A chuckled snort sounded from the row behind him and John frowned. He looked at the attendant, saw her smirk, and heard his own words in his head again. He closed his eyes and ran his palm over his face. “I mean the tray thing. I can’t get the tray to stay up.”

“Yes, sir.” She pushed the tray in place and smiled. “That should do it then. If you could just fasten your seatbelt…”

John shot her a one-finger gun with a sideways smile. “That one I can do.”

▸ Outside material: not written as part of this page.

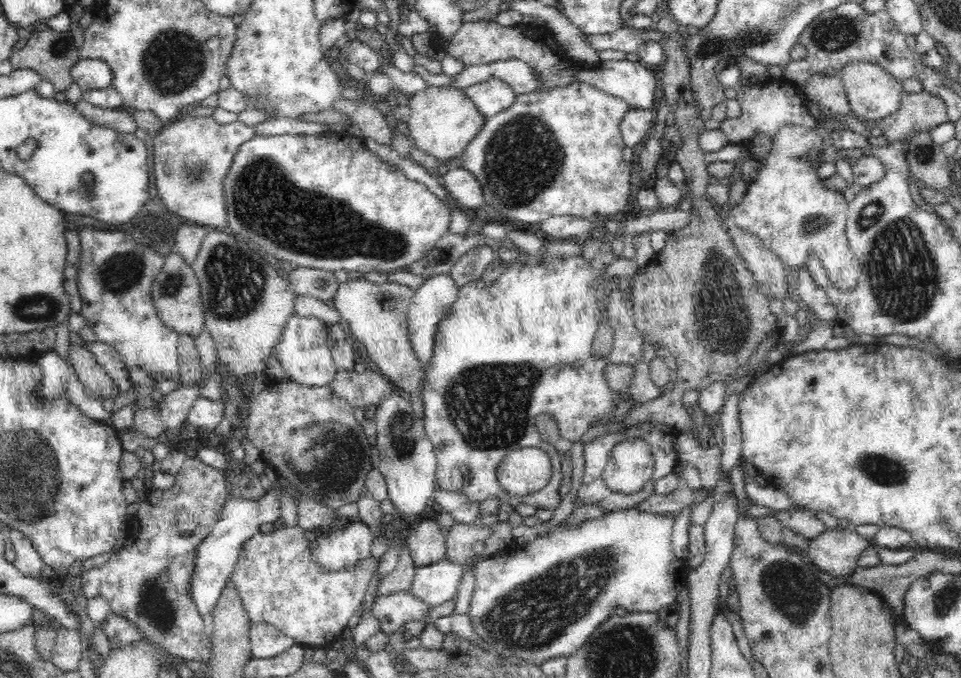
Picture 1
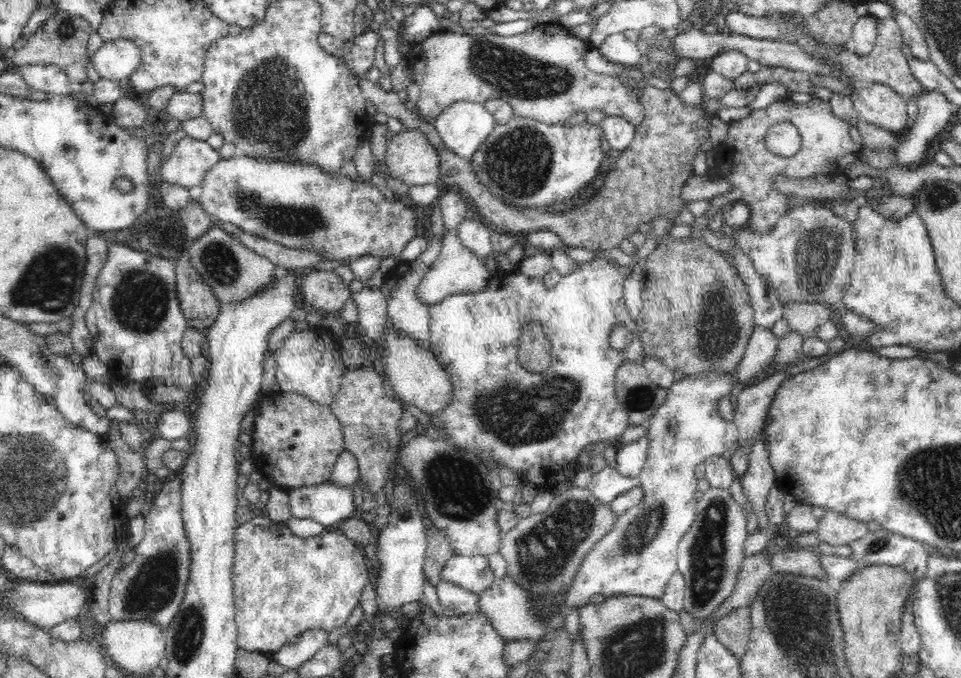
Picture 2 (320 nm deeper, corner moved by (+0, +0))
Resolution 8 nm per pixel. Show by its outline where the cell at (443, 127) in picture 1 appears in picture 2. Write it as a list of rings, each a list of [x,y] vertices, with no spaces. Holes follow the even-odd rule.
[[[403,130],[385,150],[383,171],[409,187],[439,183],[440,152],[421,130]]]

He made an elaborate show of clicking the belt closed, grinned at her “Excellent,” and once again slumped back in his seat. Then, as an afterthought, he shoved his fist over the back of his chair and gave the snorter behind him the finger. If he was lucky, the man wouldn’t be a line-backer with a talent for martial arts; if he wasn’t, oh well. His pride deserved the retribution.

* * * *

You said there’d be a car? John pressed send on the text and looked around the airport for something he might have missed the first thirty times he’d looked. He’d gained three hours on the flight, a concept that registered on his phone and his laptop just fine, but that didn’t do a damn thing for his body. Five hours in a plane was still five hours in a plane, and though the sun was just starting to think about setting, in John’s head it was nine P.M. Most days, by that time, he’d already be dropping Zolpidem on his tongue and washing it down with half a glass of Merlot.